With this approach of transcriptional targeting of FVIII expression, we were able to limit immune response in a mouse model by lentiviral vector (LV)-mediated gene therapy encoding FVIII. Notably, we report, for the first time, therapeutic levels of FVIII transgene expression at its natural site of production, which occurred without the formation of neutralizing antibodies (inhibitors). Moreover, inhibitors were eradicated in FVIII pre-immune mice through a regulatory T cell-dependent mechanism.
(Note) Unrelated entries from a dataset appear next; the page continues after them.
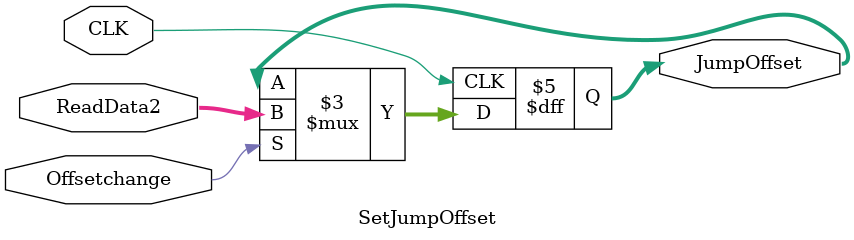
<source format=v>
module SetJumpOffset(CLK,ReadData2, Offsetchange, JumpOffset);
 input CLK;
 input [31:0] ReadData2;
 input Offsetchange;
 output reg [31:0] JumpOffset;
 
 initial begin
		JumpOffset <= 0;
	end
	always@(posedge CLK)begin
		if(Offsetchange)begin
			JumpOffset <= ReadData2;
		end
	end
endmodule

</source>
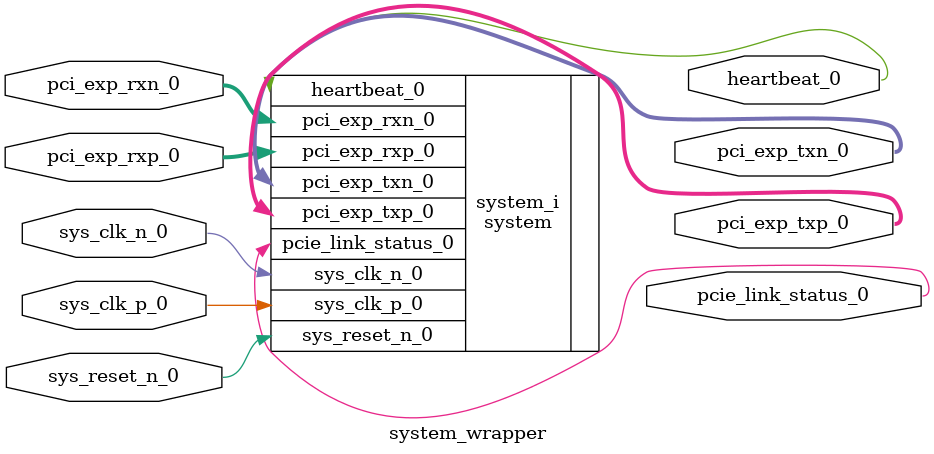
<source format=v>
`timescale 1 ps / 1 ps

module system_wrapper
   (heartbeat_0,
    pci_exp_rxn_0,
    pci_exp_rxp_0,
    pci_exp_txn_0,
    pci_exp_txp_0,
    pcie_link_status_0,
    sys_clk_n_0,
    sys_clk_p_0,
    sys_reset_n_0);
  output heartbeat_0;
  input [7:0]pci_exp_rxn_0;
  input [7:0]pci_exp_rxp_0;
  output [7:0]pci_exp_txn_0;
  output [7:0]pci_exp_txp_0;
  output pcie_link_status_0;
  input sys_clk_n_0;
  input sys_clk_p_0;
  input sys_reset_n_0;

  wire heartbeat_0;
  wire [7:0]pci_exp_rxn_0;
  wire [7:0]pci_exp_rxp_0;
  wire [7:0]pci_exp_txn_0;
  wire [7:0]pci_exp_txp_0;
  wire pcie_link_status_0;
  wire sys_clk_n_0;
  wire sys_clk_p_0;
  wire sys_reset_n_0;

  system system_i
       (.heartbeat_0(heartbeat_0),
        .pci_exp_rxn_0(pci_exp_rxn_0),
        .pci_exp_rxp_0(pci_exp_rxp_0),
        .pci_exp_txn_0(pci_exp_txn_0),
        .pci_exp_txp_0(pci_exp_txp_0),
        .pcie_link_status_0(pcie_link_status_0),
        .sys_clk_n_0(sys_clk_n_0),
        .sys_clk_p_0(sys_clk_p_0),
        .sys_reset_n_0(sys_reset_n_0));
endmodule

</source>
In conclusion, targeting FVIII expression to LSECs and myeloid cells by using LVs with cell-specific promoter minimized off-target expression and immune responses. Therefore, at least for some transgenes, expression at the physiologic site of synthesis can enhance efficacy and safety, resulting in long-term correction of genetic diseases such as HA.
In conclusion, these studies may impact significantly on the future course of Haemophilia A therapy by providing proof-of feasibility of a new therapy strategy by cell specific targeting.